Reading in detail about the attacks on Hiroshima and Nagasaki reveals a great tragedy to be more adorned with horror than we might dare to guess. The death toll of either event is split into two categories; immediate deaths and deaths after the fact, mainly from radiation poisoning, burns or cancer. Looking at Just Hiroshima, for example, the immediate death toll was 70,000 and estimates of total death toll suggest 100,000 – 200,000. What still lingers in my mind since I first read about these events is that ‘immediate’ includes a period of 24 hours after detonation.

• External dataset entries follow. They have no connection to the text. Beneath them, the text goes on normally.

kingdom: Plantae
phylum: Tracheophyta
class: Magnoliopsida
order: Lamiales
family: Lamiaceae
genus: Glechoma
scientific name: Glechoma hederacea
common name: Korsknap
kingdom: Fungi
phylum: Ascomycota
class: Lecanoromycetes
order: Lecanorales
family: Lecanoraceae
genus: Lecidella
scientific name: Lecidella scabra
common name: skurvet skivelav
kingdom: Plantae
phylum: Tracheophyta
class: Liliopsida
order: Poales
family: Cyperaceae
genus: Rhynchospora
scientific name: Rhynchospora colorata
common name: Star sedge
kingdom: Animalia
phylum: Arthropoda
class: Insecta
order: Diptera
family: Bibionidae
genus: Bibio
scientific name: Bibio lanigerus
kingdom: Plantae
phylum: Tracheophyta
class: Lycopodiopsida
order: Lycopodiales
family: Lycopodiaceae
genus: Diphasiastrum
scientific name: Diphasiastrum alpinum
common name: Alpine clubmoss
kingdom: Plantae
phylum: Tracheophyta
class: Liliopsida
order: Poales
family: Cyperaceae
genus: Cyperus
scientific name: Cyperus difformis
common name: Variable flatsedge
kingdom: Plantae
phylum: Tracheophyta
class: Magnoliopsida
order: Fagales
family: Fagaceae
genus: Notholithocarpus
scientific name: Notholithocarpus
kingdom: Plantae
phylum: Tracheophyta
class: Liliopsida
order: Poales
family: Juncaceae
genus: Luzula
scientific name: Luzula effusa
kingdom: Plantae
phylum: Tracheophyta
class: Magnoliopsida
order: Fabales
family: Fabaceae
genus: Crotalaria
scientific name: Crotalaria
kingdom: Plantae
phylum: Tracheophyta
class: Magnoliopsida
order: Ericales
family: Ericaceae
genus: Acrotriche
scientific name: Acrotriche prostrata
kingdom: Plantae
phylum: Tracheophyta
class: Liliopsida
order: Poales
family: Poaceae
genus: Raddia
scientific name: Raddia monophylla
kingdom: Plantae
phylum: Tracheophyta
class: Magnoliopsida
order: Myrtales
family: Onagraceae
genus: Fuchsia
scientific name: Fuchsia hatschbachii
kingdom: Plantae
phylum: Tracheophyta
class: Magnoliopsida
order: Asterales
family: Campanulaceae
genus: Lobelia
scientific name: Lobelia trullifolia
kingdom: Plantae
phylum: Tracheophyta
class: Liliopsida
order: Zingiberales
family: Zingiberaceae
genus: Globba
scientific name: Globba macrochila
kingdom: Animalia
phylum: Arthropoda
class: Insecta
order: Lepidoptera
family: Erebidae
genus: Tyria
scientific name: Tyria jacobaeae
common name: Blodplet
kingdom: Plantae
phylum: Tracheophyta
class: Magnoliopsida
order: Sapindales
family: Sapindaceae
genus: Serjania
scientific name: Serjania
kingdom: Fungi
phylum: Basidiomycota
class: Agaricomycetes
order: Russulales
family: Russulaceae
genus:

The closest known survivor, to the point exactly under where the bomb was detonated, 600m above the city, was Eizo Nomura. Living on into his eighties, Eizo was in the basement of a concrete building just 170m from the point below the centre of the blast in Hiroshima.

(http://en.wikipedia.org/wiki/Atomic_bombings_of_Hiroshima_and_Nagasaki#The_bombing)

Unit 731

In the dark basement archives that detail the history of unethical medical trials it is important to remember that even from the countries or cultures without notable documented cases it would hardly constitute a challenge to find equally distinguishable breaches of ethics, if not perhaps in the name of medical science.

I have to give the introduction above to feel that I am not being unfair to post here the example of perhaps the most shocking single case of atrocious medical research that emerged from a country with a cultural history at least as interesting and rich as any I have come across. Unit 731 was a research facility under the control of the Imperial Japanese Army between 1935 and 1945 in an area of north-eastern China under Japanese control.